▸ Exercise details
Leave out the pictures and output exactly the lines below from the one with "VIDEO EN VIVO" down to the one with "Pour les propriétaires", both of them included.

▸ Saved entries
►

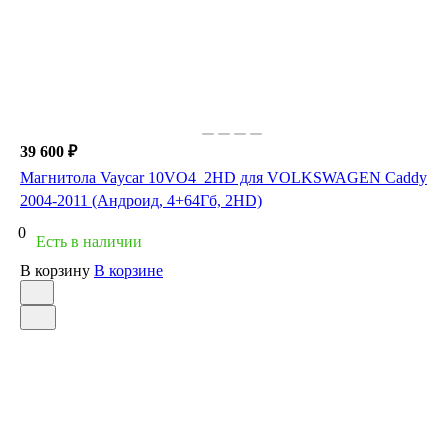
39 600 ₽
Магнитола Vaycar 10VO4_2HD для VOLKSWAGEN Caddy
2004-2011 (Андроид, 4+64Гб, 2HD)
0
Есть в наличии
В корзину
В корзине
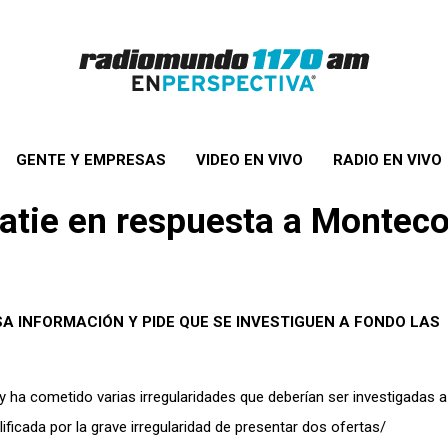
GENTE Y EMPRESAS
VIDEO EN VIVO
RADIO EN VIVO
tie en respuesta a Montecon
 INFORMACIÓN Y PIDE QUE SE INVESTIGUEN A FONDO LAS
y ha cometido varias irregularidades que deberían ser investigadas a
lificada por la grave irregularidad de presentar dos ofertas/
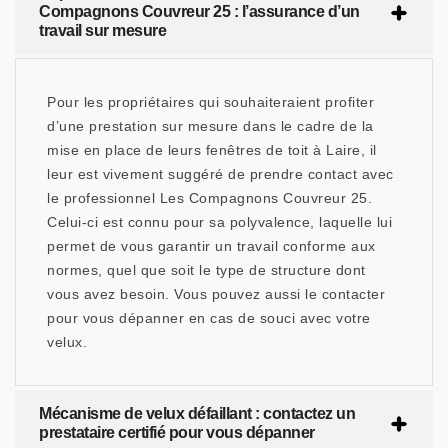
Compagnons Couvreur 25 : l’assurance d’un
travail sur mesure
Pour les propriétaires qui souhaiteraient profiter
d’une prestation sur mesure dans le cadre de la
mise en place de leurs fenêtres de toit à Laire, il
leur est vivement suggéré de prendre contact avec
le professionnel Les Compagnons Couvreur 25.
Celui-ci est connu pour sa polyvalence, laquelle lui
permet de vous garantir un travail conforme aux
normes, quel que soit le type de structure dont
vous avez besoin. Vous pouvez aussi le contacter
pour vous dépanner en cas de souci avec votre
velux.
Mécanisme de velux défaillant : contactez un
prestataire certifié pour vous dépanner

◄

▸ Result for this exercise
VIDEO EN VIVO
RADIO EN VIVO
tie en respuesta a Montecon
 INFORMACIÓN Y PIDE QUE SE INVESTIGUEN A FONDO LAS
y ha cometido varias irregularidades que deberían ser investigadas a
lificada por la grave irregularidad de presentar dos ofertas/
Compagnons Couvreur 25 : l’assurance d’un
travail sur mesure
Pour les propriétaires qui souhaiteraient profiter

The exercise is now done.